Your task:
Continue the essay on the appeal of city living, starting right after its last sentence.

Selected extract:
begin

Us vs. Them: The Appeal of the Urban Idea

Happy New Year’s everyone! I realize that a lot of the topics that I have discussed and will discuss will be sometimes confrontational and often something of a downer. I will discuss the things that break us apart as a city, the things that make us separate and different.

So, in the spirit of the New Year, I’ve decided to start 2011 off on a lighter note and discuss the one sure thing that brings us (the target audience of this site, that is) together: living here. And beyond living here, folks our age have, for the most part, chosen to be here. Some of us have grown up here and chosen to stay, some are here for school, others for work, or family. But all of us are here and not somewhere else and, regardless the of the reason: there is a reason. These reasons are what I’d like to explore with you in this article and I hope you’ll share your own reasons as well.

Recently I came upon a beautiful description of the reasons one chooses to live or stay here written by a far more eloquent Dorchester native, Dennis Lehane. In his new novel, Moonlight Mile, he considers that… (sorry for the long quote)”

“..More than one friend had suggested we move to the suburbs — homes were cheaper, schools were safer, property taxes and car insurance premiums were lower.

[We] grew up together in the city, though. We took to picket fences and split-level ranches like we took to shag carpeting and Ultimate Fighting. Which is to say, not so much. … I prefer subways — you pop down the hole on one side of the city, pop back up on the other side, and you never have to hit your horn, not once. I don’t like mowing lawns or trimming hedges or raking the mowed lawns or the hedge trimmings. I don’t like going to malls or eating in chain restaurants. In fact, the appeal of the suburban idea — both in a general and particular sense — escapes me.

I like the sound of jackhammers, the bleat of sirens in the night, twenty-four hour diners, graffiti, coffee served in cardboard cups, steam exhaled through manhole covers, cobblestone, tabloid newspapers, the Citgo sign, someone yelling “Tax-i” on a cold night, corner boys, sidewalk art, Irish pubs, and guys named Sal.

Not much of which I can find in the suburbs, at least not to the degree I’ve grown accustomed to…

So we decided to raise our child in the city. We bought a small house on a decent street. It has a tiny yard and it’s a short walk to a playground (short walk to a pretty hairy housing project, too, but that’s another matter). We know most of our neighbors and [my daughter] can already name five subway stops on the Red Line, in order, a feat which fills her old man with bottomless pride.”

end

Material:
begin

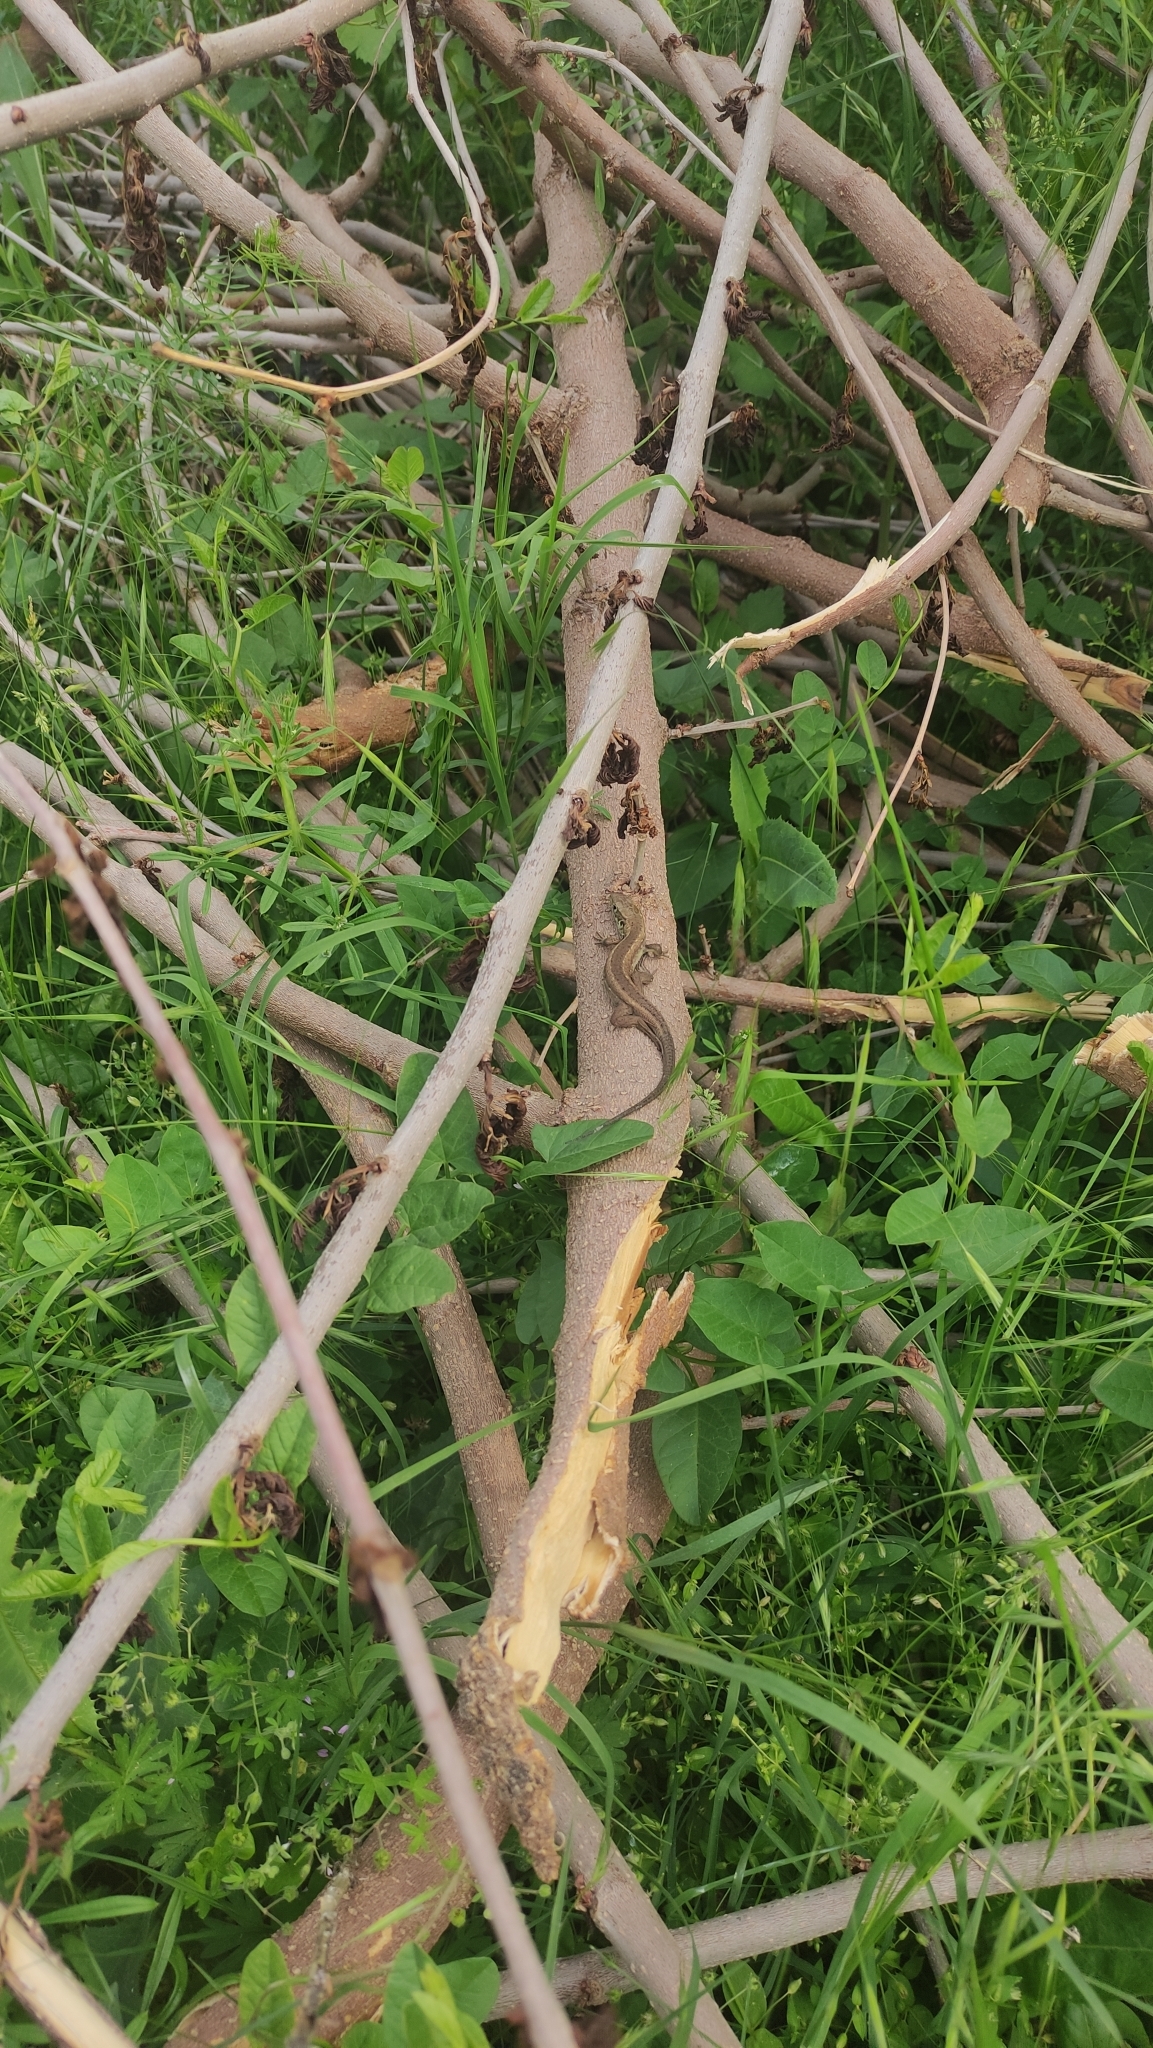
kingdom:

end

Answer to the problem:
None of the things Lehane recounts are of any real importance and certainly not things you’ll hear described in the real estate pages trying to bring people into Boston, but I have to say, I’m right with him. I have often talked about living elsewhere, traveling the globe, but the thought of raising a child anywhere but Boston (or a city like it) has never entered my mind.

I went to a high school (the same as Mr. Lehane in fact) that attracted kids from all across the state, and a good majority came from the epitome of this suburban ideal. I would sometimes visit their massive South or North Shore houses and marvel at the size of them, the expanses of land, the pools, the cars, the giant TVs, and the sheer distance between neighboring houses (particularly important during a party). But, in the end, I wouldn’t trade my hometown or upbringing for anyone else’s.

There’s something special about growing up in Boston. What it lacks in space, it makes up for in

character. Everyone has a grandfather or an uncle or a cousin who grew up in Southie or Dorchester (it seems), but no matter what neighborhood you grew up in, despite these huge differences, most of us have no problem identifying who actually grew up here. The character is unlike anything else. I love that about Boston. I love that our streets reserve the right to stop being themselves then pick up again three blocks over. I love that our pubs have more history than most city hall’s. I love that we have two JJ Foley’s and zero Walmarts. I love that Fenway has only a handful of seats that face the action, but isstill the best place in the world to watch a baseball game. I love that wherever you are in the city, you can probably walk home if you really had to. I love that even though we may have the worst architecture, there is no beating the 360 skyline view from the Mass Ave Bridge on a cold winter night. I love all of the different neighborhoods and blocks and corners. I love how different they can be from the ones across town, but still have that same character. This character, this appeal of the urban idea, is what has kept me here.

What has kept you here?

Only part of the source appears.